Job — What follows is a listing; repeat exactly, and only, its lines from the one holding "For every layout" through the last, leaving any pictures out.
Content starts
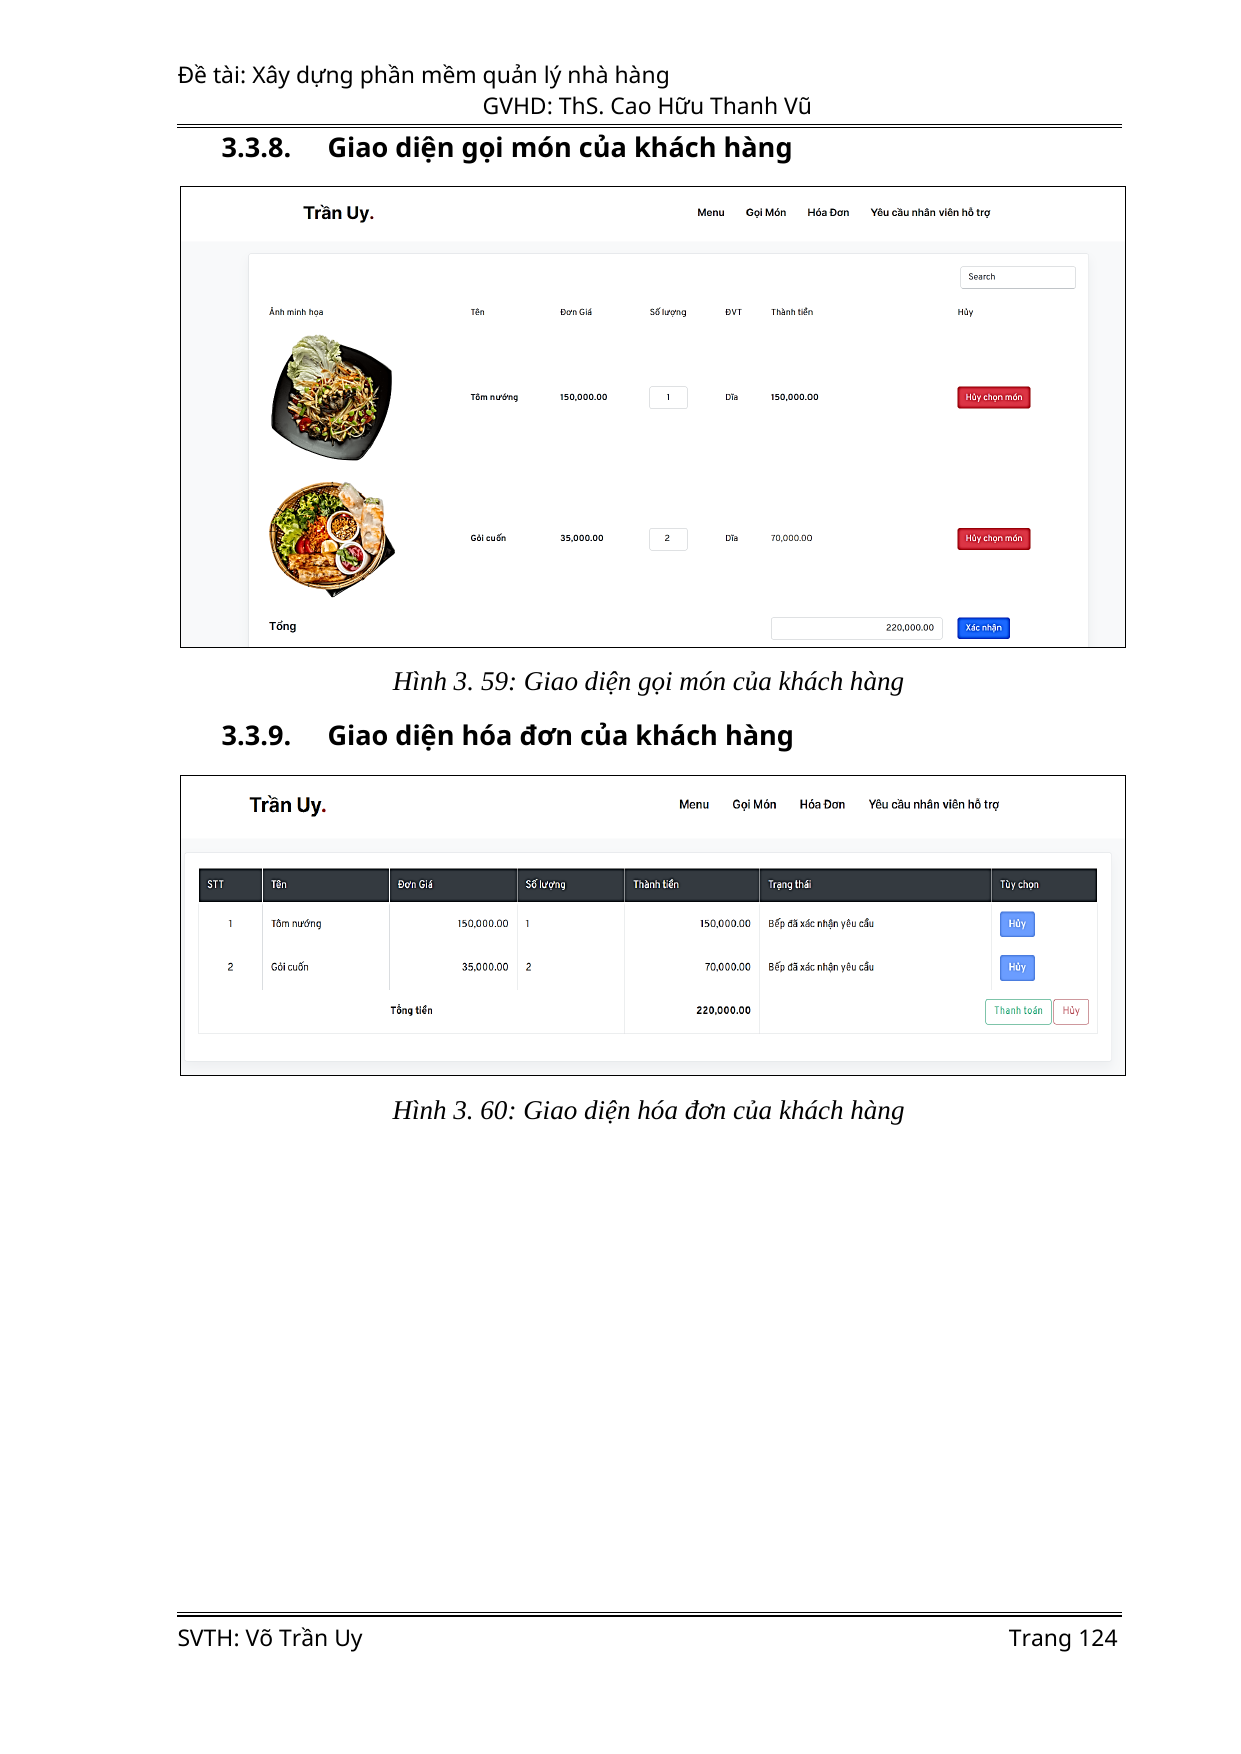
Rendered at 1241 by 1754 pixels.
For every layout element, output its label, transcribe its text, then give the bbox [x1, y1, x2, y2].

text Hình 3. 59: Giao diện gọi món của khách hàng [177, 665, 1122, 696]
subtitle Giao diện gọi món của khách hàng [221, 128, 1122, 165]
subtitle Giao diện hóa đơn của khách hàng [221, 717, 1122, 754]
text Hình 3. 60: Giao diện hóa đơn của khách hàng [177, 1094, 1122, 1125]
picture [181, 776, 1125, 1075]
picture [181, 187, 1125, 647]
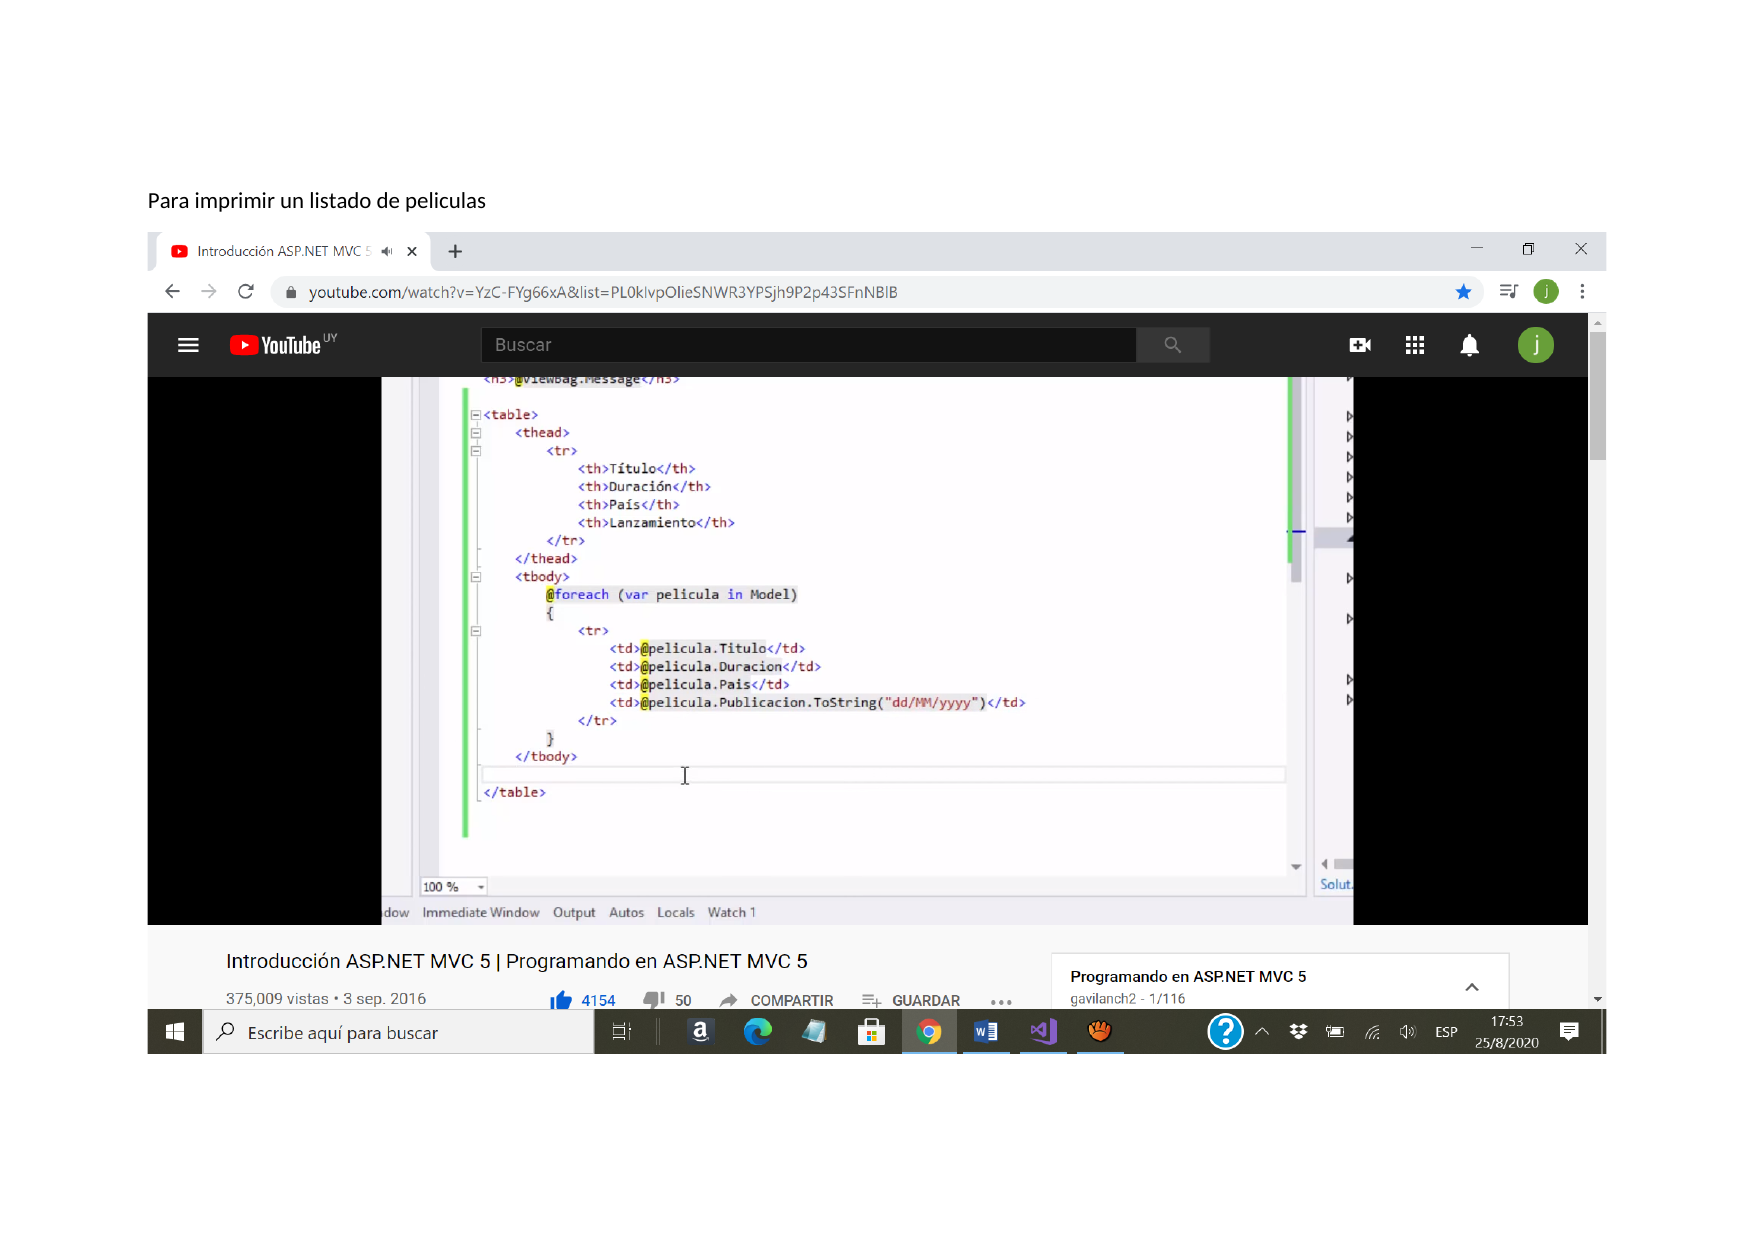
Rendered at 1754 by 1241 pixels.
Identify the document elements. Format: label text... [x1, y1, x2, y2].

picture [147, 232, 1607, 1054]
text Para imprimir un listado de peliculas [148, 186, 1606, 214]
Content ends
Solution —
For every layout element, output its label, transcribe its text, then give the bbox [x1, y1, x2, y2].

text Hình 3. 59: Giao diện gọi món của khách hàng [177, 665, 1122, 696]
subtitle Giao diện gọi món của khách hàng [221, 128, 1122, 165]
subtitle Giao diện hóa đơn của khách hàng [221, 717, 1122, 754]
text Hình 3. 60: Giao diện hóa đơn của khách hàng [177, 1094, 1122, 1125]
picture [181, 776, 1125, 1075]
picture [181, 187, 1125, 647]
Rendered at 1754 by 1241 pixels.
Identify the document elements. Format: label text... [x1, y1, x2, y2].

picture [147, 232, 1607, 1054]
text Para imprimir un listado de peliculas [148, 186, 1606, 214]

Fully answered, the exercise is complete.